Professional ratings
Review scores
| Source | Rating |
| The Times | Star |
| i newspaper | Star |
| The Guardian | Star |

==Ibiza: Secrets of the Party Island==
The BBC announced McDermott's fifth documentary, Ibiza: Secrets of the Party Island, in July 2023, when she began filming the series. On the four-part documentary, she stated: "I’ll be discovering what makes Ibiza tick and finding out what the future might hold for this ever changing island. As the 'Instagram effect' makes Ibiza the place to be seen for more and more young Brits I’m keen to explore how the island operates and deals with the challenges this poses." She first visited Ibiza in 2019 and enjoyed it enough to go back several times; McDermott then wanted to understand the phenomenon of the island and how it looks to attract a more upmarket clientele.

This marked McDermott's first international documentary project. Clare Sillery, head of commissioning in BBC's documentary department, said. "Zara's popularity is down to her ability to speak at eye level to the BBC Three audience about what matters most to them, so we're thrilled she'll be bringing that insight to Ibiza for us." It premiered on 21 April 2024.

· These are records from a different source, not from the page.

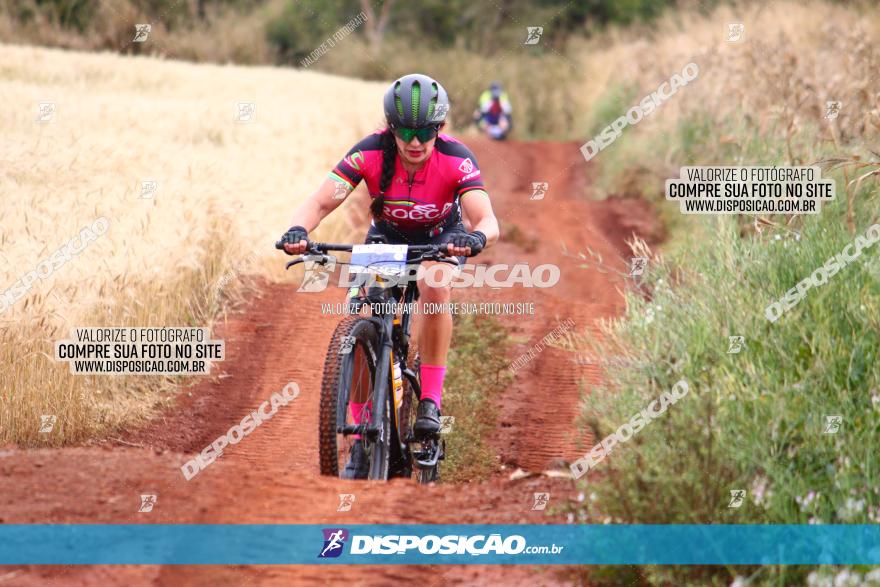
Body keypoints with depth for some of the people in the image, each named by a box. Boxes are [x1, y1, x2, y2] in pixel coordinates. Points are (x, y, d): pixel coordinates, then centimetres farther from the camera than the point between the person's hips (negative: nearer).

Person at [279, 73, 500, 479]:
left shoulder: (456, 159, -31)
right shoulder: (370, 153, -29)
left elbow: (488, 220, -41)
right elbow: (319, 203, -34)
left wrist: (476, 238, -65)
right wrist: (298, 230, -55)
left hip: (440, 236, -2)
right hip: (386, 235, 2)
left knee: (436, 288, -35)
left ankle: (430, 400, -24)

==The Idaho Murders: Trial by TikTok==
McDermott's sixth documentary for BBC three heads for the University of Idaho, where four students were murdered in November 2022. Internet sleuths started digging for information, posting their theories online. Eventually, police were forced to publicly respond to the social media rumours to try and stop the harassment of individuals who had been targeted by the true crime community. Zara McDermott tries to find out how much of what she saw online was even real, and how much was pure speculation.